Anxiety will often be lower in session than in vivo. Discussion can center on the misassumptions that make naturally occurring panic symptoms more frightening.
Goals of Session 7
- Repeat interoceptive exposure
- At this time clients are instructed to apply breathing control at times of anxiety
- Cognitive restructuring continues with “hypothesis testing,” which is experimental design to disconfirm catastrophic hypotheses.
- Test: will one fall if he/she does not lean on a wall while feeling dizzy? Will someone comment on how weird a client is, in public?
- More induction and coping in this session.
Goals of Session 8
- Continue interoceptive exposure and hypothesis testing.
- Review daily, in vivo, practice of IE
Goals of Session 9
- Extend interoceptive exposure to natural activities (i.e. exposure to daily tasks that have been dreaded or avoided outright).
- Eating avoided foods (spicy, filling)
- Saunas and steamy showers
- Suspenseful movies
- Disneyland rides
- Clients are requested to ID maladaptive cognitions and restructure prior to each activity. Remove safety signals (i.e. lucky charms, rituals, cell phones) if appropriate
Goals of Session 10
- Begin exposure to feared/avoided agoraphobic situations (in vivo)
- Be careful to remove safety behaviors/objects.
- An emphasis on pre-event cognitive restructuring
- In Vivo exposure: targets situations in which anxiety and panic are expected to occur, and from which escape is difficult (as opposed to IE in the therapy office).

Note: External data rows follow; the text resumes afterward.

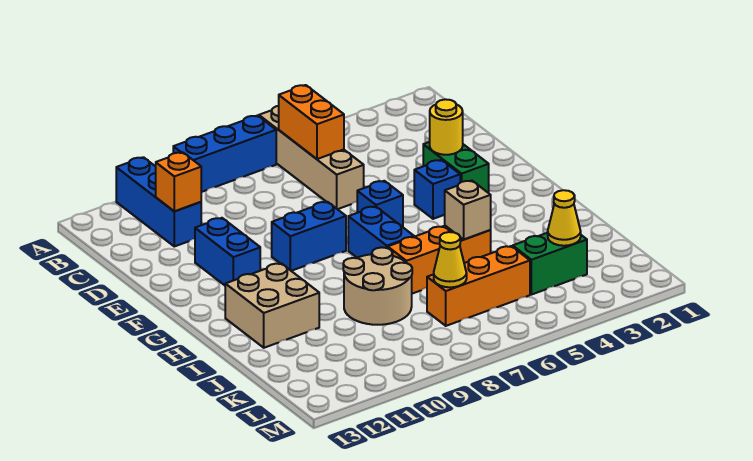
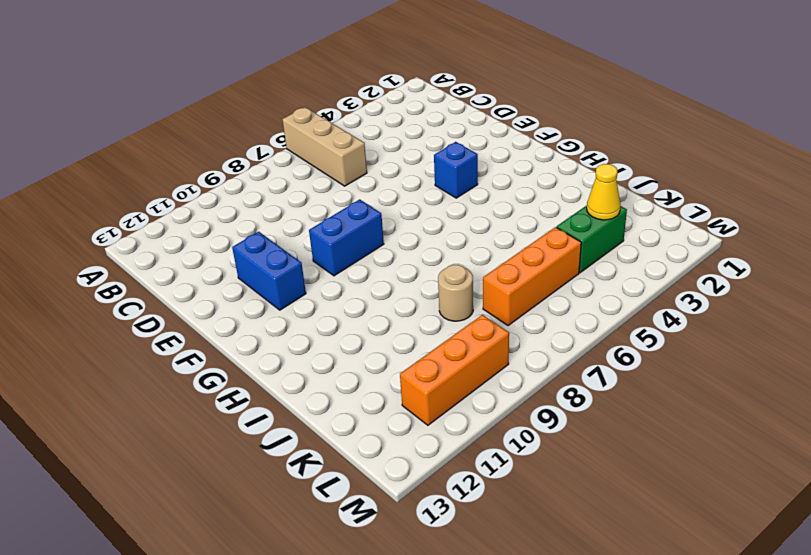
tan 1x3 brick [282,107,367,186] -> tan 1x4 brick [259,106,364,209]
tan 1x1 round brick [438,265,473,321] -> tan 2x2 round brick [343,247,412,325]
orange 1x3 brick [400,315,509,425] -> orange 1x3 brick moved to [388,226,491,294]
none -> blue 1x3 brick [173,116,276,192]
none -> blue 1x3 brick [116,157,201,246]
none -> green 1x2 brick [423,142,489,193]

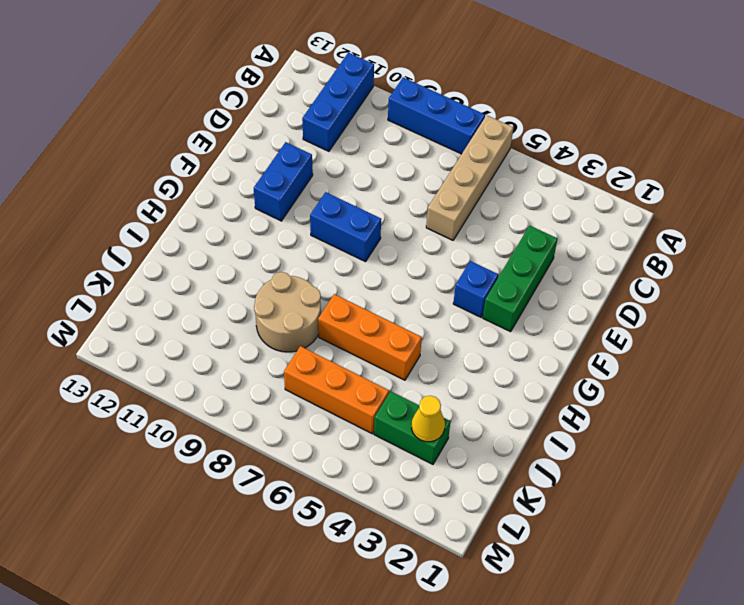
green 1x3 brick [483,226,557,332] -> green 1x2 brick [423,142,489,193]
none -> blue 1x1 brick [357,181,403,227]
none -> blue 1x2 brick [348,206,414,258]
none -> tan 2x2 brick [225,263,319,348]

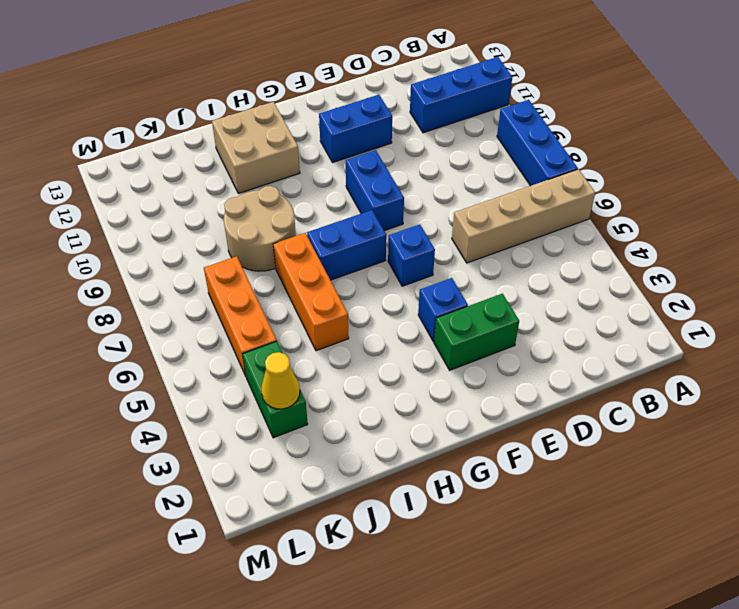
none -> orange 1x2 brick [279,85,344,159]
none -> orange 1x1 brick [156,152,201,211]
none -> yellow 1x1 round brick [430,99,463,155]

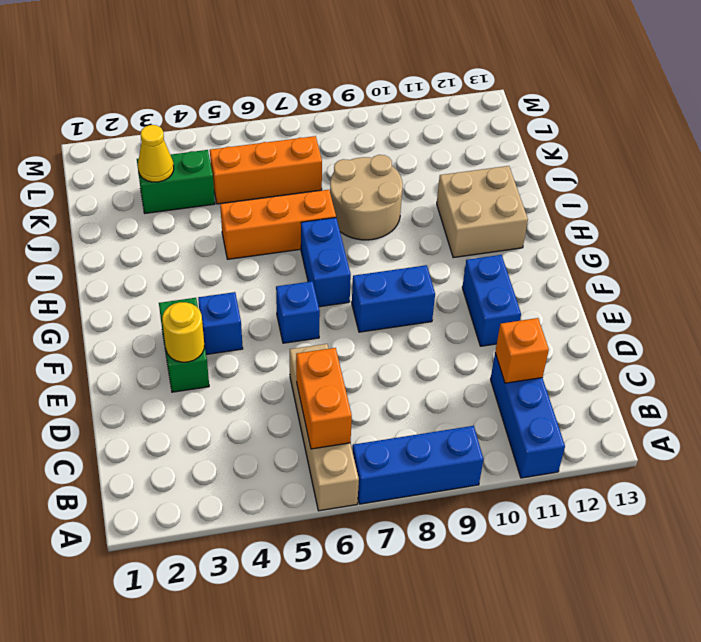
none -> tan 1x1 brick [445,181,491,239]
none -> yellow 1x1 cone [434,232,467,287]

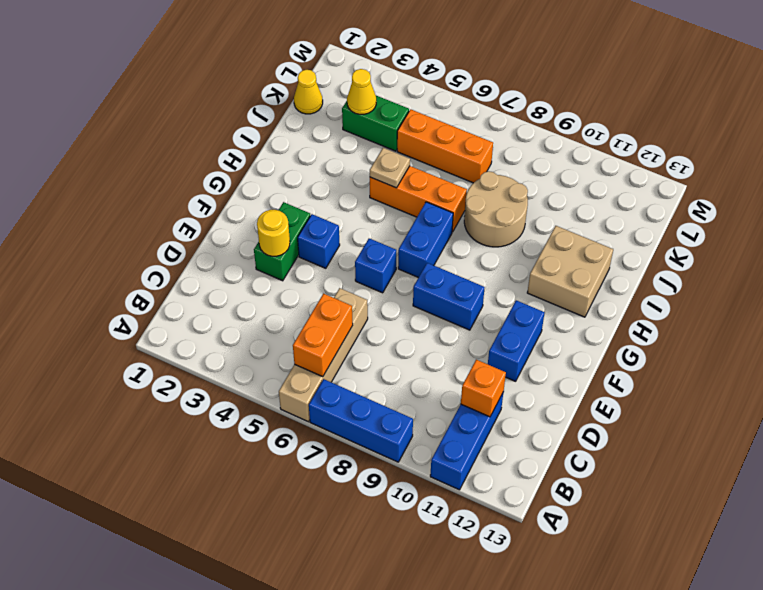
tan 1x1 plate [370,148,410,188] -> tan 1x1 brick [445,181,491,239]
yellow 1x1 cone [294,70,323,114] -> yellow 1x1 cone moved to [434,232,467,287]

- Rationale for In Vivo: Much like IE, prolonged exposure will lower the power of the feared situation. Amount of time devoted to In Vivo will be directly related to client’s agoraphobia
In Vivo Exposure WILL FAIL if:
- Haphazard designs/attempts
- Exposure too brief
- Exposures spaced too far apart
- Conducted without confidence/sense of mastery
- Conducted while maintaining catastrophising ideations
Goals of Session 11
- If possible, a spouse is introduced into counseling and coached on how to support the PDA partner with daily In Vivo exposures
- In Vivo exposures completed independently, or with a partner, over the last week are reviewed, and general principles are reinforced. Therapist feedback on cognitive restructuring and partner’s coaching techniques are provided, if necessary.